Actions à mener:
- a) Reproduisez tel quel, dans l'article sur la présidentielle au Bénin, tout ce qui va de « Jean Alexandre Hountondji, ancien » jusqu'à « du nouveau président. ».
- b) Traduisez en anglais cette phrase de l'article sur la présidentielle au Bénin : « Pour être candidat, le prétendant au fauteuil présidentiel doit obtenir les parrainages d’au moins 10 % du total des députés et des maires, soit 16 parrainages. »

Passage fourni:
____________________

Bénin: Arrêté, un proche de Boni Yayi devant le procureur ce vendredi

Par Jean Kelly Kouassi
Publié le 09 April 2021 à 16:28 | mis à jour le 09 April 2021 à 16:28

Au Bénin, le scrutin présidentiel se tiendra, dimanche 11 avril 2021, dans un contexte socio-politique marqué par les arrestations de plusieurs militants de l'opposition, dont un ancien ministre de l'ex-président Boni Yayi.

Jean Alexandre Hountondji, ancien ministre de Boni Yayi, devant le procureur ce vendredi

Plusieurs militants de l'opposition béninoise ont été arrêtés à l'issue des manifestations qui ont éclaté dans le pays, le mardi 6 avril dernier. Ces manifestants pour la plupart proches de l'ancien président Boni Yayi, opposés, au régime du président sortant Patrice Talon, dénonçaient le verrouillage du processus électoral devant aboutir à l'élection du nouveau président.

Parmi les personnes arrêtes, figurent Jean Alexandre Houtondji, ancien ministre et membre du parti d’opposition, Les Démocrates. Il a été arrêté et gardé à vue à la Brigade criminelle depuis jeudi 8 avril 2021 et devrait être présenté à un juge ce vendredi 9 avril 2021, apprend un média béninois. Son arrestation est intervenue alors qu'il prenait part aux manifestations de contestation contre la prorogation du mandat du président sortant.

Annoncées pour être pacifiques, ces manifestations qui ont éclaté dans plusieurs localités du pays, notamment dans les régions nord et centre, ont graduellement viré à des heurts avec des forces de l'ordre. Le bilan provisoire établi par les autorités, fait état d'un mort, de nombreux blessés et de destructions de biens publics et privés et de nombreuses arrestations.

Patrice Talon en roue libre vers un second mandat

Patrice Talon est candidat à sa propre succession, revenant sur sa parole de ne pas briguer de deuxième mandat, lui qui avait promis de se contenter d’un seul. Seul candidat sérieux en lice à cette élection présidentielle au Bénin, le président sortant aura face à lui, dimanche 11 avril 2021, des candidats peu connu du grand public. Les candidats sérieux issus de l'opposition, susceptibles de lui tenir la dragée haute, sont soit contraints à l'exil ou ont vu leurs dossiers de candidature, rejetés.

La révision constitutionnelle de 2019, au Bénin, institue le parrainage. Pour être candidat, le prétendant au fauteuil présidentiel doit obtenir les parrainages d’au moins 10 % du total des députés et des maires, soit 16 parrainages. Mais les 159 élus (82 députés et 77 maires) appartiennent tous au camp du pouvoir. L’opposition ayant boycotté les élections législatives et locales de 2016.

Toutes les tentatives du bloc de l'opposition, visant à casser cette disposition constitutionnelle, se sont toutes avérées infructueuses. Le Conseil Constitutionnel s'est en effet déclaré lui aussi, incompétent pour satisfaire aux revendications de l'opposition. À cette élection donc, il est clair que la réélection du président Patrice Talon, ne fait l'ombre d'aucun doute.

____________________

Données extraites:
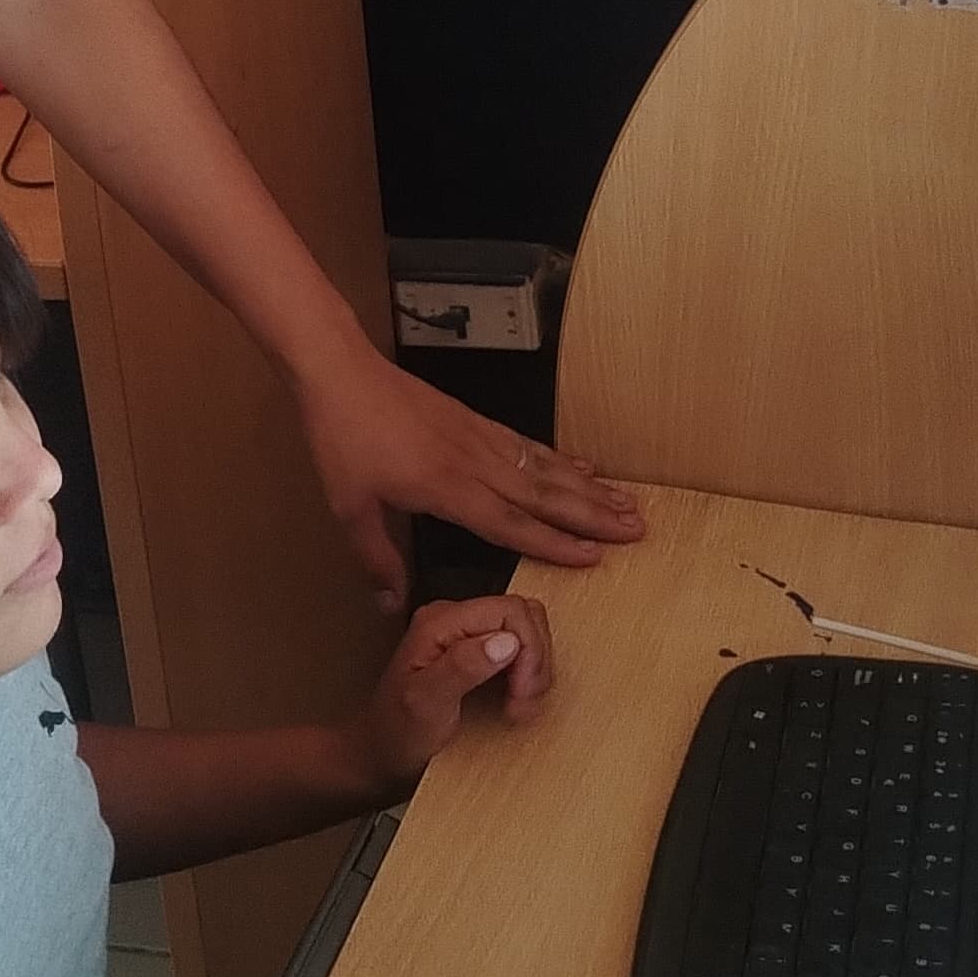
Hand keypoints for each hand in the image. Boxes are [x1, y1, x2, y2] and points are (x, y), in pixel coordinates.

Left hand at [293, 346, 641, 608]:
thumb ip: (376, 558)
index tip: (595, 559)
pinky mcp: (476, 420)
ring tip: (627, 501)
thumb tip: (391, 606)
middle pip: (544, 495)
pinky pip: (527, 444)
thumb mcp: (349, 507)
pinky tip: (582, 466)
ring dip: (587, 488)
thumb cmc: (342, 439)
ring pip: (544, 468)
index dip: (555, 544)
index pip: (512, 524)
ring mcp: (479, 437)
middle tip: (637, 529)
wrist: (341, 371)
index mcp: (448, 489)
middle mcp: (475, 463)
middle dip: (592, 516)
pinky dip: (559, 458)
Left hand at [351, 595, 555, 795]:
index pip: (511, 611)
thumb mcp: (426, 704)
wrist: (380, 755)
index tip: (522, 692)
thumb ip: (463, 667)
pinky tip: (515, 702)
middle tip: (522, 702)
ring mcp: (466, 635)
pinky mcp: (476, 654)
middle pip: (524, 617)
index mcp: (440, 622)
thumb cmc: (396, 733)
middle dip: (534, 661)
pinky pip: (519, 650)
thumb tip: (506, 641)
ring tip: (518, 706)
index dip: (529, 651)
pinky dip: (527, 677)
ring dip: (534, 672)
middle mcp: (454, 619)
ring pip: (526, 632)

____________________

Solutions par consigne:
- a)
Jean Alexandre Hountondji, ancien ministre de Boni Yayi, devant le procureur ce vendredi

Plusieurs militants de l'opposition béninoise ont été arrêtés à l'issue des manifestations qui ont éclaté dans le pays, le mardi 6 avril dernier. Ces manifestants pour la plupart proches de l'ancien président Boni Yayi, opposés, au régime du président sortant Patrice Talon, dénonçaient le verrouillage du processus électoral devant aboutir à l'élection du nouveau président.

- b) To be a candidate, anyone seeking the presidency must obtain endorsements from at least 10% of all deputies and mayors combined, that is, 16 endorsements.